Implémenter Git en Typescript: la commande hash-object

Git.ts hash-object illustration

Dans le premier article de cette série, on a réimplémenté git init. La structure créée était un squelette : des dossiers, un HEAD, rien à l'intérieur de .git/objects.

C'est maintenant qu'on va commencer à le remplir.

git hash-object est la commande qui transforme un contenu en objet Git. Elle calcule l'identifiant de l'objet et peut l'écrire dans la base d'objets du dépôt. Toutes les autres commandes (add, commit, write-tree, etc.) reposent dessus.

Le code de cette série se trouve sur GitHub : github.com/alexisbchz/git.ts.

Observer le comportement de `git hash-object`

Comme pour init, on commence par regarder ce que fait la vraie commande.
_____
▶ **À FAIRE**:
Extrayez sans rien modifier, s'il vous plaît, tout ce qui va de "Git.ts hash-object illustration" jusqu'à "la vraie commande." dans l'article sur la commande hash-object.
_____
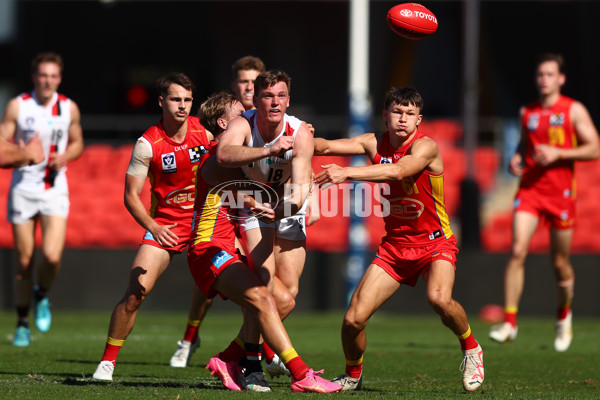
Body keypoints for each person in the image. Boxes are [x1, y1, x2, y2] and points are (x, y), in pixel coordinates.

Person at [313, 86, 484, 392]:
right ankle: (353, 375)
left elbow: (398, 172)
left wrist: (347, 174)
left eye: (410, 114)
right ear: (385, 115)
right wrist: (293, 137)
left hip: (435, 243)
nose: (403, 119)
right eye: (397, 112)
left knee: (439, 299)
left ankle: (471, 349)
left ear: (419, 120)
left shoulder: (426, 147)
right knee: (353, 320)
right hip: (395, 248)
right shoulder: (372, 141)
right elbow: (324, 146)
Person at [186, 120, 341, 393]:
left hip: (226, 245)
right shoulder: (217, 159)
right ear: (225, 125)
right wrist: (272, 151)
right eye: (239, 117)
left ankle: (228, 359)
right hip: (208, 248)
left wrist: (300, 143)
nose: (245, 120)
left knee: (283, 300)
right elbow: (244, 190)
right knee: (263, 297)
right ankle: (292, 371)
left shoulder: (246, 158)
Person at [92, 72, 213, 381]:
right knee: (135, 293)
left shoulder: (207, 131)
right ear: (161, 101)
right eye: (175, 99)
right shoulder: (148, 143)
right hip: (167, 225)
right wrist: (154, 226)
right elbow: (131, 196)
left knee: (246, 288)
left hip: (206, 220)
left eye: (187, 100)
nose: (183, 106)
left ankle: (257, 357)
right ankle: (107, 362)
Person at [489, 53, 599, 352]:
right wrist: (516, 157)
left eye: (550, 74)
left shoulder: (573, 110)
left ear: (561, 78)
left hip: (561, 193)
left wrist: (559, 153)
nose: (544, 80)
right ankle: (509, 322)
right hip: (530, 191)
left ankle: (564, 316)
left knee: (559, 262)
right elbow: (524, 144)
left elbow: (594, 148)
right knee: (517, 250)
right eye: (540, 74)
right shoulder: (528, 111)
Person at [215, 70, 314, 377]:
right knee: (265, 284)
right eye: (268, 96)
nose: (275, 102)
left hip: (287, 205)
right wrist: (268, 149)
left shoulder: (300, 132)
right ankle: (253, 364)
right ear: (256, 100)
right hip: (252, 203)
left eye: (281, 96)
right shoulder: (244, 123)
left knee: (289, 295)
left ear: (288, 99)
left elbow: (300, 188)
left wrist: (285, 209)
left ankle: (233, 356)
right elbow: (224, 153)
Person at [169, 55, 266, 368]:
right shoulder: (225, 137)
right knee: (252, 293)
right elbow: (225, 168)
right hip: (225, 216)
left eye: (255, 82)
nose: (249, 87)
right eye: (244, 82)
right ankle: (197, 339)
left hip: (247, 210)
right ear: (234, 86)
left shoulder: (268, 119)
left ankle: (250, 354)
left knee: (271, 293)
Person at [0, 52, 84, 347]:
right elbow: (2, 140)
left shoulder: (68, 107)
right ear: (34, 76)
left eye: (52, 75)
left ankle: (42, 294)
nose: (47, 80)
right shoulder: (18, 106)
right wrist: (20, 150)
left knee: (51, 256)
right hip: (23, 188)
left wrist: (65, 156)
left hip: (54, 188)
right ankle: (23, 322)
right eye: (42, 75)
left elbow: (78, 142)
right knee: (24, 261)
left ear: (59, 78)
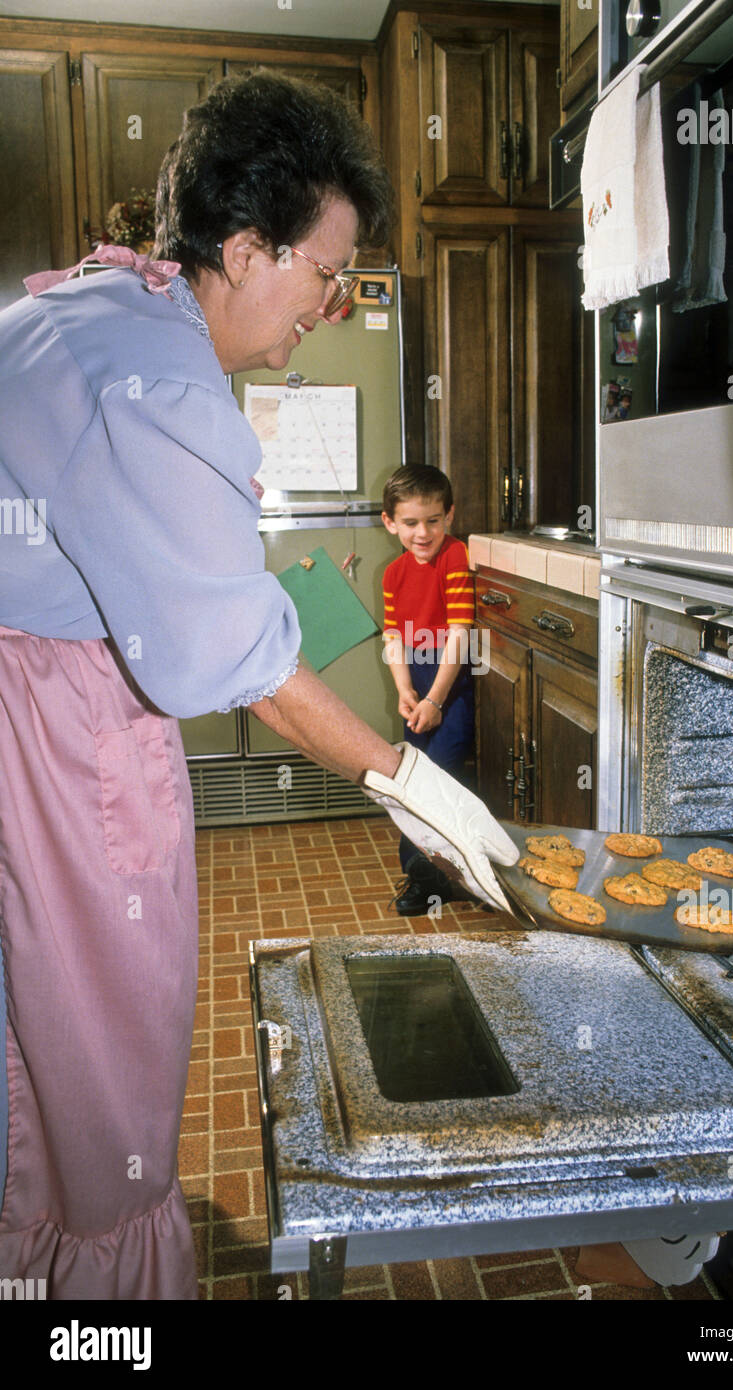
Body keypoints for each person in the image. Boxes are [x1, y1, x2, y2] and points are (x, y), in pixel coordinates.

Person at [0, 71, 516, 1301]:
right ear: (244, 248)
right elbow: (225, 654)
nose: (333, 306)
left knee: (31, 1064)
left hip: (41, 698)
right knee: (93, 1079)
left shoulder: (103, 313)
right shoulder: (158, 376)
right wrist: (410, 784)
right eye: (326, 273)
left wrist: (311, 614)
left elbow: (171, 594)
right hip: (53, 752)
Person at [380, 466, 477, 915]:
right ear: (390, 522)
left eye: (433, 520)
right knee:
_____
▶ **RÉPONSE**:
Git.ts hash-object illustration

Dans le premier article de cette série, on a réimplémenté git init. La structure créée était un squelette : des dossiers, un HEAD, rien à l'intérieur de .git/objects.

C'est maintenant qu'on va commencer à le remplir.

git hash-object est la commande qui transforme un contenu en objet Git. Elle calcule l'identifiant de l'objet et peut l'écrire dans la base d'objets du dépôt. Toutes les autres commandes (add, commit, write-tree, etc.) reposent dessus.

Le code de cette série se trouve sur GitHub : github.com/alexisbchz/git.ts.

Observer le comportement de `git hash-object`

Comme pour init, on commence par regarder ce que fait la vraie commande.